By using this flow, the Cloud Run API is only involved in the **authorization/intent** (millisesconds) and the **finalization** (milliseconds). The actual transfer of bytes is securely offloaded to Google's highly-optimized edge storage network.

## Checksum Mismatch Error Handling

The client supplies a SHA-256 checksum during presign. The API signs it into the required `x-goog-content-sha256` PUT header, so GCS rejects a mismatched upload body. The client then sends the same checksum in `POST /uploads/complete`; if that value does not match the upload intent, the API rejects finalization.

## Upload Purposes

- `profile_photo`: profile image upload, image MIME types only, max 10 MB.
- `hub_photo`: hub image upload, image MIME types only, max 10 MB.
- `post_image`: post article/comment/discussion image upload, image MIME types only, max 10 MB.
- `document`: PDF upload, `application/pdf` only, max 20 MB.

When this happens:
1. The API responds with `422 UPLOAD_CHECKSUM_MISMATCH`.
2. The pending upload remains unfinalized.
3. The client may retry only if it can supply the exact checksum used during presign; otherwise the UI must restart the specific file upload flow from Phase 1 (`POST /uploads/presign`).
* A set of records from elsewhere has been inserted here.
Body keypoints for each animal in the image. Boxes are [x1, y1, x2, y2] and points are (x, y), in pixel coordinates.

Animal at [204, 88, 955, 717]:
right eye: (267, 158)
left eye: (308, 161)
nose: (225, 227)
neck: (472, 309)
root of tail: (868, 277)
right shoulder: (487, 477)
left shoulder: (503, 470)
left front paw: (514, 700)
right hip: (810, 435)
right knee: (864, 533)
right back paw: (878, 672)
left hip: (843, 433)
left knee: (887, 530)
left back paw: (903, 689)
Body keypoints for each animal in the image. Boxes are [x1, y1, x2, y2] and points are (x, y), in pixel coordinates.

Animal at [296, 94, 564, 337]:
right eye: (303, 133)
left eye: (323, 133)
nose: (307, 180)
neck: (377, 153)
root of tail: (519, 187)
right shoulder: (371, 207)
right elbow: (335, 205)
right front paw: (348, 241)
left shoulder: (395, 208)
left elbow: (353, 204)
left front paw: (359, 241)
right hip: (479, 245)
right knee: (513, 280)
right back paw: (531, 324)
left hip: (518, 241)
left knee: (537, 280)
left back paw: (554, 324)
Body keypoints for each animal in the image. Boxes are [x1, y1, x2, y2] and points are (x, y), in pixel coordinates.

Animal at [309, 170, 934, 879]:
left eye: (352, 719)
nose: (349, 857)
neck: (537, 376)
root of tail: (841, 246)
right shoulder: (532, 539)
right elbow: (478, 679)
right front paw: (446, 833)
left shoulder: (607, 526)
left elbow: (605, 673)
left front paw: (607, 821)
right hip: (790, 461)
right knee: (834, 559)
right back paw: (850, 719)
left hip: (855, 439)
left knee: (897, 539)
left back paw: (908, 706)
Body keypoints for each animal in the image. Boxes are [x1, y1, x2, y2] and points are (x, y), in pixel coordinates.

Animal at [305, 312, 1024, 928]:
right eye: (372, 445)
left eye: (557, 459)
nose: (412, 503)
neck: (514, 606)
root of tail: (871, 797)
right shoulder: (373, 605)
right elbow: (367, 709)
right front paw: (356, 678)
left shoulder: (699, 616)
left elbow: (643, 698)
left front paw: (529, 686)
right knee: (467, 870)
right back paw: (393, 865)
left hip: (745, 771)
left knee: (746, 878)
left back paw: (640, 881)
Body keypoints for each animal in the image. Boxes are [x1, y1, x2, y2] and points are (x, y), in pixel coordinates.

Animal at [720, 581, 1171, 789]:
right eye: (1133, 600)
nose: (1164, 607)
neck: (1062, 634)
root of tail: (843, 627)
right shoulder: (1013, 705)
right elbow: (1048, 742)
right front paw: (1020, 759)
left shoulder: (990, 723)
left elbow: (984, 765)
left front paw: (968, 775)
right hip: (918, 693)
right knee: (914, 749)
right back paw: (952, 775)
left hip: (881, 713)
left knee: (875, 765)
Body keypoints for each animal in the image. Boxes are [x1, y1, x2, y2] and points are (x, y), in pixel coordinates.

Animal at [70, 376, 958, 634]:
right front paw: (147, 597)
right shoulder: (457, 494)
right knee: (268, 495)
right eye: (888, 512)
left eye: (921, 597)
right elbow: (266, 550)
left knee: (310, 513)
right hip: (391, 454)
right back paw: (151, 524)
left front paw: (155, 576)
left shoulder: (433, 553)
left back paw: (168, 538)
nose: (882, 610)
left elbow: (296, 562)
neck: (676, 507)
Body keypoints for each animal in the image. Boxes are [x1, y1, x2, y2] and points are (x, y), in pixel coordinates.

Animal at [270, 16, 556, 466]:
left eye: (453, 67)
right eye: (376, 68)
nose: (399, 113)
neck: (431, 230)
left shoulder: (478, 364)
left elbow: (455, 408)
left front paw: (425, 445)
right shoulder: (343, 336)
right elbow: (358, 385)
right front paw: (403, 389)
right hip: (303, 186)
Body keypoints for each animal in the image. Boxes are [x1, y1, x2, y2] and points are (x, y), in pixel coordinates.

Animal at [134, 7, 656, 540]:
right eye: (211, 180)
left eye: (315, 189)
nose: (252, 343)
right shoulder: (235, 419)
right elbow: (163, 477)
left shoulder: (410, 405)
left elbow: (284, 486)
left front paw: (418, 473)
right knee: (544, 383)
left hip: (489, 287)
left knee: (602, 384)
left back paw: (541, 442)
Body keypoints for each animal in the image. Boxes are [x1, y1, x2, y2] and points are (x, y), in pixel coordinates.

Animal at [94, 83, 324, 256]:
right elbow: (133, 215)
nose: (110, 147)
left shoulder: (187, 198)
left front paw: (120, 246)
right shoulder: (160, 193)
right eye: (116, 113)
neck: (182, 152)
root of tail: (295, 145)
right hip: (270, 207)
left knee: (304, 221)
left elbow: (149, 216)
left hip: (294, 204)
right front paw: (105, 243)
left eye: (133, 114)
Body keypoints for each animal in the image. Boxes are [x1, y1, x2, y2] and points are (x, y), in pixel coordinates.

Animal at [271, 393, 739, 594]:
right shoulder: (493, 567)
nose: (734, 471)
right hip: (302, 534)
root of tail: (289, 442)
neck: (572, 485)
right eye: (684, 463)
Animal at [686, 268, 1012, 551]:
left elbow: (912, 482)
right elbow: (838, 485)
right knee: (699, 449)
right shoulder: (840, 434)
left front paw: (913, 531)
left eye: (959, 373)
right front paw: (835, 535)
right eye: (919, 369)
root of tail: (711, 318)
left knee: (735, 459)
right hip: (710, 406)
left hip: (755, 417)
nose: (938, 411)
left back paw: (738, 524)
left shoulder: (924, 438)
*Fallback:* a 24-hour GCS Lifecycle Policy automatically sweeps the temporary bucket and deletes any un-finalized/orphaned chunks to save costs.

## Primary Databases

*   **Cloud Spanner:** The system of record. Replicated for high availability. Optimized with `INTERLEAVE IN PARENT` for hierarchy, and query latency rests reliably below 10ms for single-row and interleaved reads.
*   **Memorystore (Redis):** Caching layer used for tracking HTTP session validity (Refresh tokens), tracking real time user counts (HyperLogLog), and abuse protection buckets for OTP limits.